Gov. Tom Wolf on Monday had strong words for politicians and business owners who choose to defy the state’s coronavirus restrictions, threatening funding and business licenses as some counties move to the yellow phase of reopening while others remain in the most restrictive phase.
Wolf said funding to help counties in the fight against the coronavirus pandemic — which he likened to a war that some are deserting — will be used to support those that are following the orders meant to stop the spread of covid-19.
Funding from the federal CARES Act that is designated for certain places and health care facilities will still go there, he said, but discretionary funds will go to areas that follow the state’s restrictions.
“We can’t afford to have people desert, and so the reward for desertion cannot be that you’re just like everybody else and you get the discretionary funding,” Wolf said. “Discretionary funding will go to those places that are doing everything they ought to do to keep their citizens safe.”
He called politicians who are urging business owners to flout restrictions “selfish and unsafe.” He told business owners that politicians are putting them at risk.
“These politicians put you at risk of losing your health department certification,” he said. “They put you business owners at risk of losing your liquor license. They put you at risk of losing your certificate of occupancy.”
He said the decision to open a business ahead of eased restrictions is “not only morally wrong, but it’s also really bad business.”
Business owners who go against restrictions also will risk their liability coverage. State Insurance Commissioner Jessica Altman said in a statement that many policies exclude coverage of businesses or people engaging in illegal acts or conduct.
Employees of businesses that open before they are permitted will receive protections, Wolf said. They can choose not to return out of concern for personal safety and continue receiving unemployment benefits.
Officials and lawmakers in numerous counties left off Friday’s list of the next group moving to the yellow phase blasted the governor for his decision, and some encouraged their businesses and residents to move to the next phase on their own.
Armstrong County District Attorney Katie Charlton said in a statement that even though Armstrong County is moving to the yellow phase, she thinks data “does not support an executive order mandating certain businesses to remain closed.”
She said she has advised police in the county not to cite those who do not follow yellow-phase restrictions.
Commissioners in Beaver County, the only Southwestern county not set to move to yellow Friday, likened Wolf’s decision to “economic punishment.” District Attorney David Lozier said his office would not prosecute any business owners who choose to reopen while the county remains in the red phase.

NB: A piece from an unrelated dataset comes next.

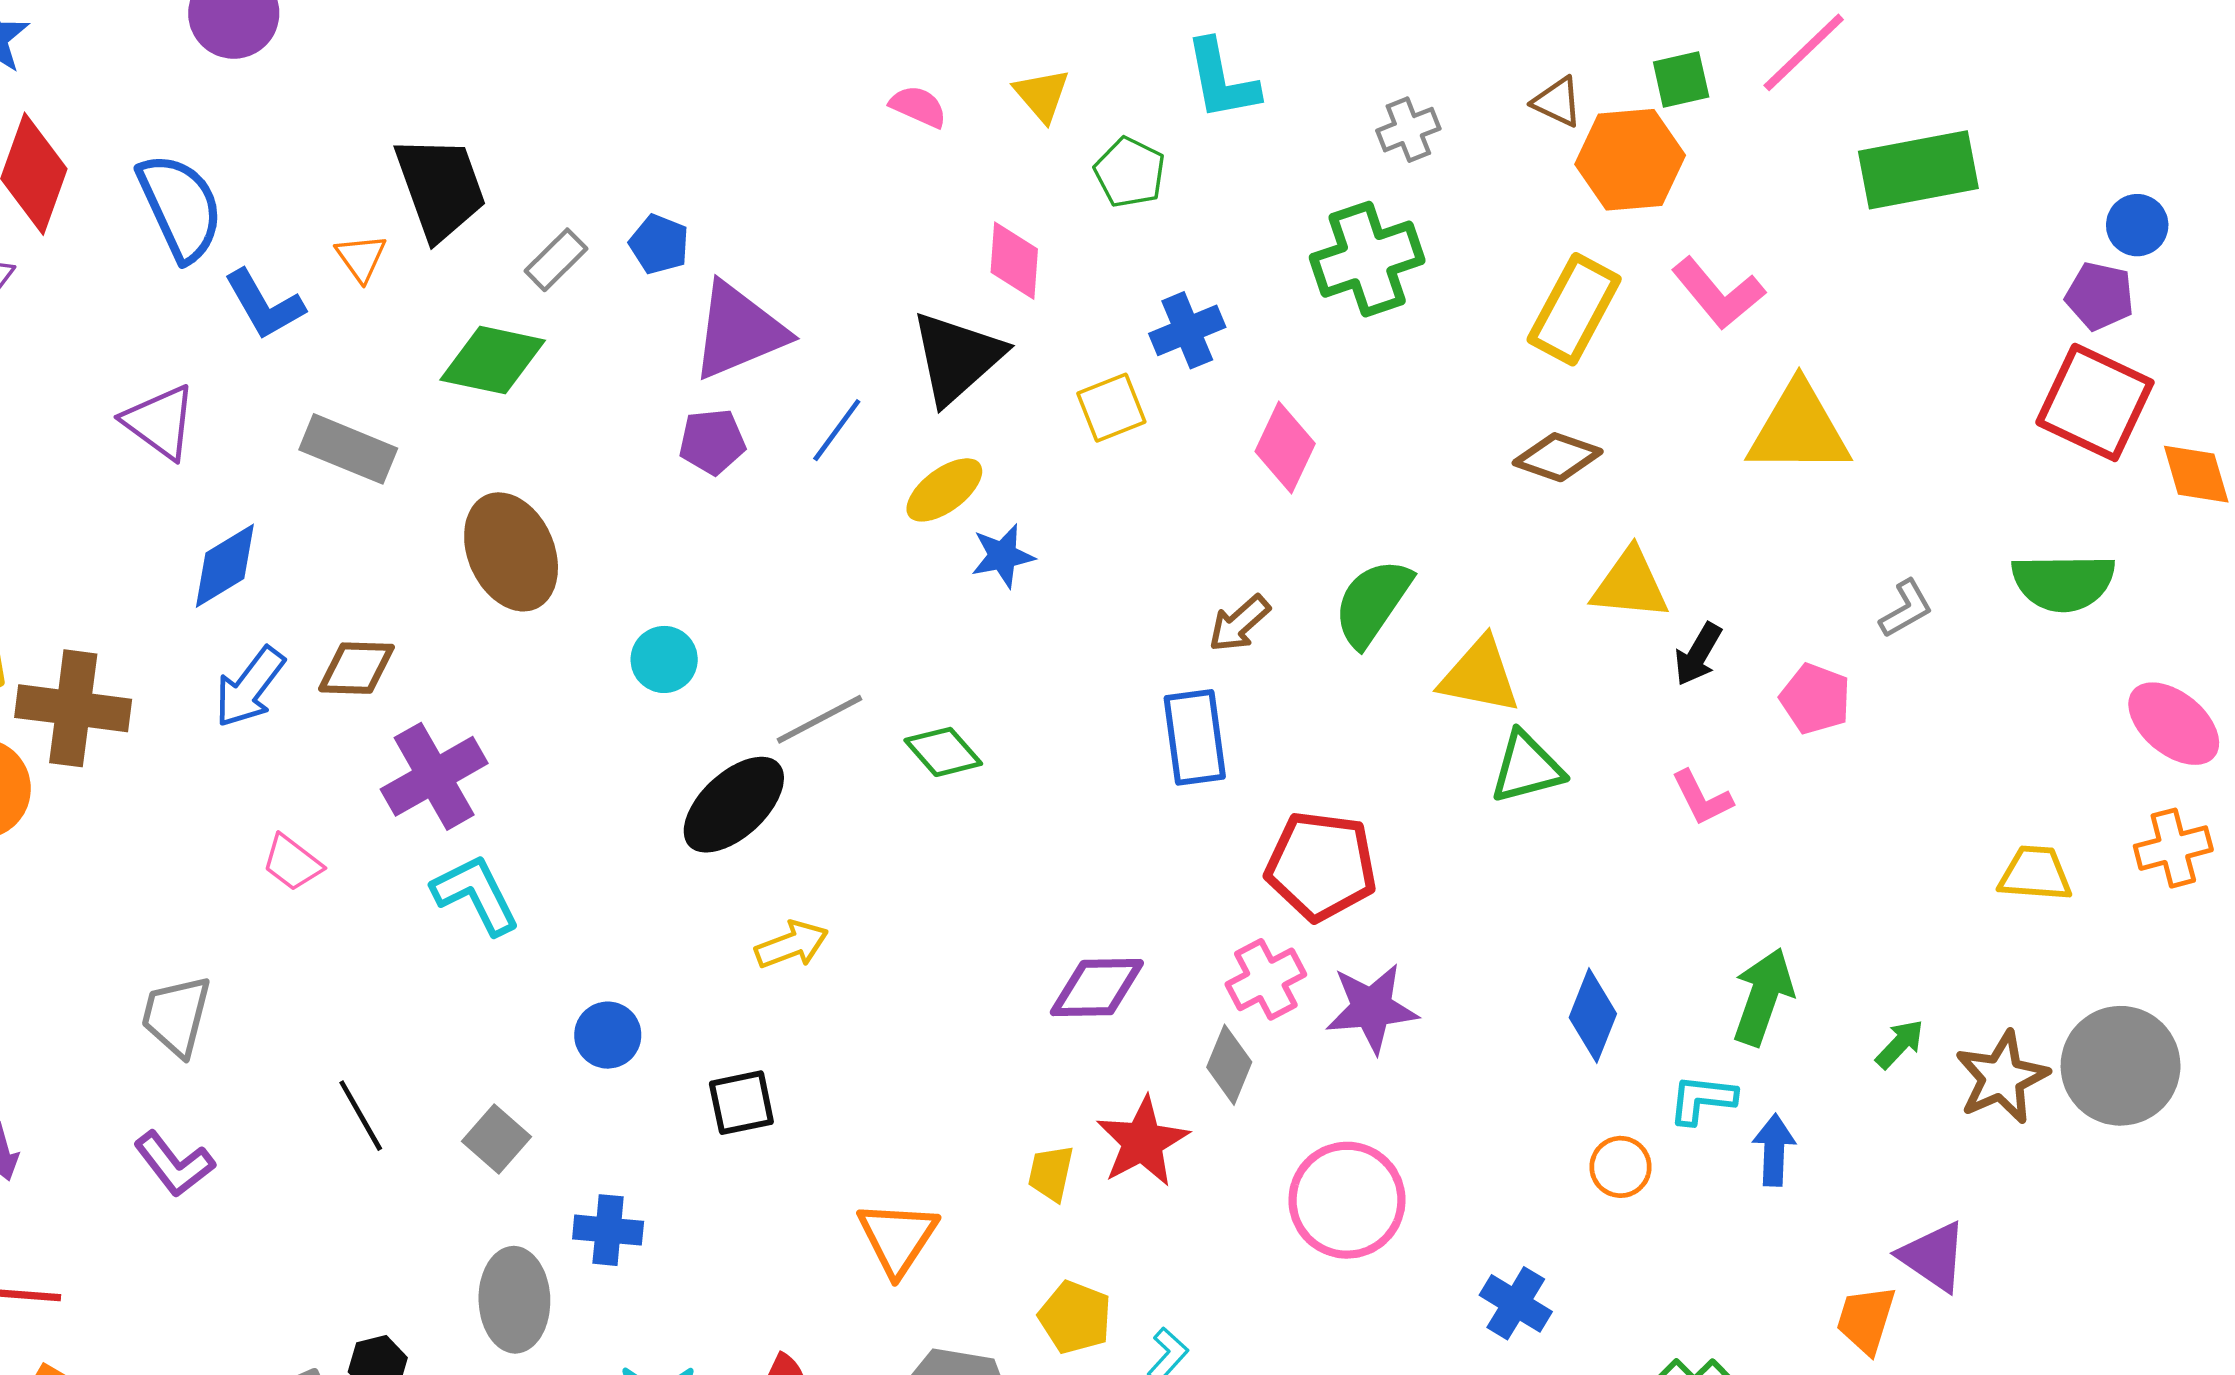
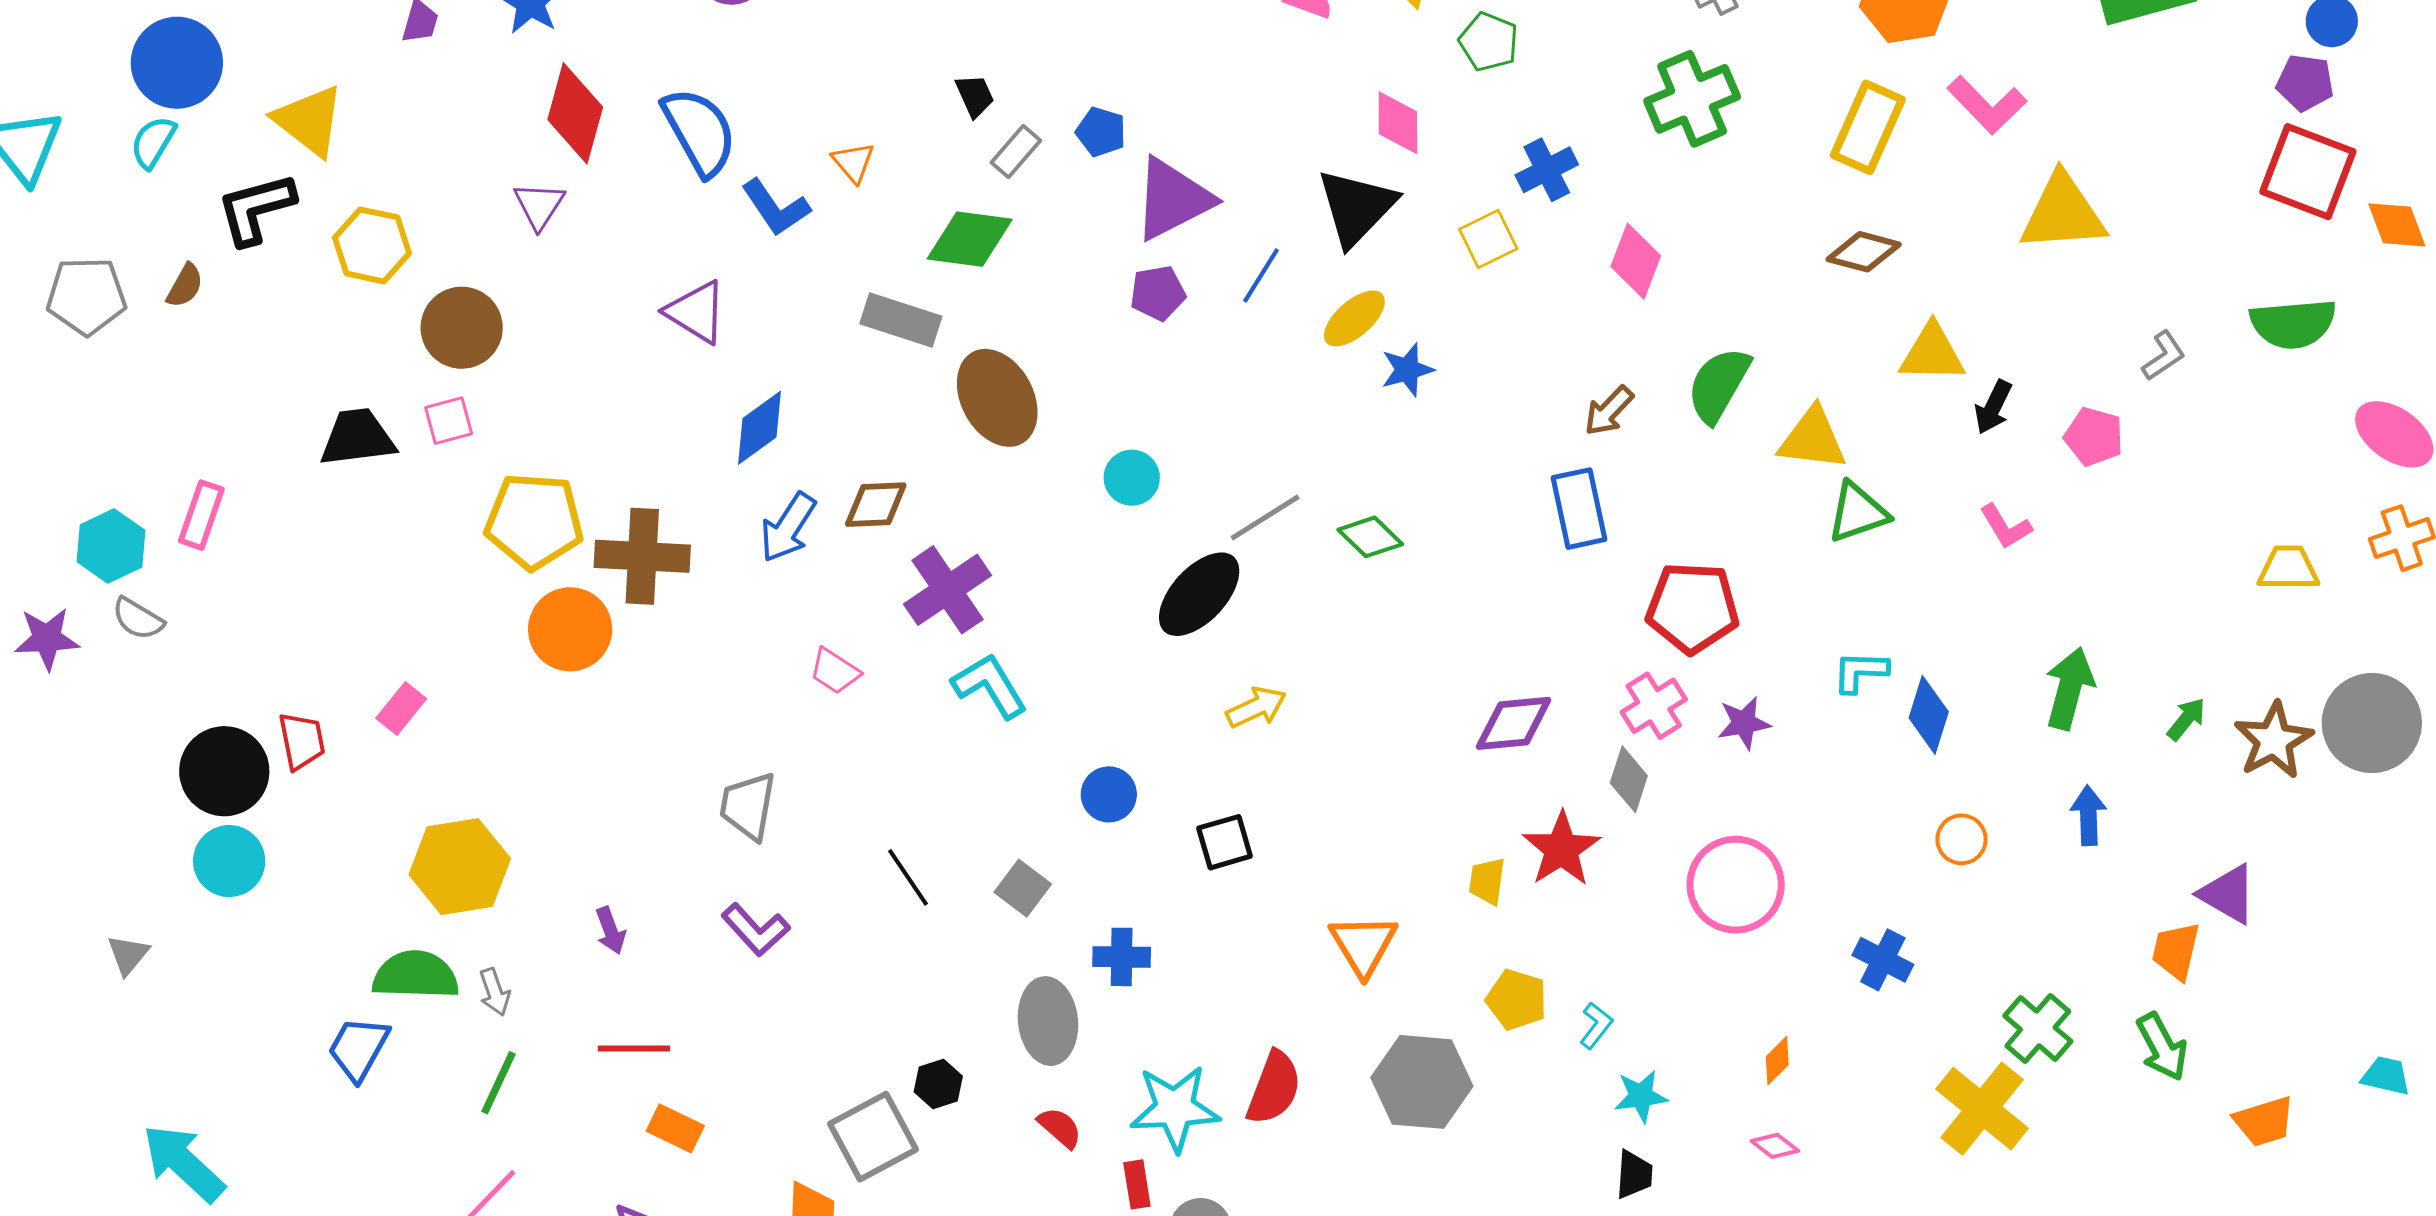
black trapezoid: (440, 188) -> (975, 96), moved, size x0.5
gray rectangle: (348, 449) -> (901, 320), moved
purple star: (1372, 1008) -> (1744, 723), size x0.7
cyan L-shape: (1702, 1099) -> (1860, 672), moved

Lozier said on Monday that he was standing by his March guidance to police that the life-sustaining business order was not enforceable. He said he also supports the commissioners’ calls for the county to move into the yellow phase.
“Half the people in Beaver County work outside the county,” he said. “Drawing the circle around Beaver County isn’t going to solve the issue.”
David Russo, the district attorney in Greene County that is set to move to yellow Friday, said in a statement on Facebook that he will not prosecute businesses that open before Friday. He noted that he has no control over civil penalties levied by the state.
More than two dozen legislators Monday signed an open letter to district attorneys statewide urging them to “publicly refuse to enforce (Wolf’s) unconstitutional and overreaching covid-19 dictates.”
The letter asked district attorneys for commitments they would intervene on any citations issued under Wolf’s restrictions, including citations based on the business closures and stay-at-home orders.
Twenty-four counties moved to the yellow phase Friday, and 13 more will do so May 15. The yellow phase reopens retail establishments under certain guidelines. Restaurants must remain take-out and delivery only, and gyms, spas, casinos and theaters will remain closed.
“The governor has unilaterally made arbitrary and capricious decisions about which members of our workforce he will permit the dignity of continuing to earn a living to support their families,” the letter read, calling Wolf’s encouragement of residents to report noncompliant businesses “an Orwellian nightmare.”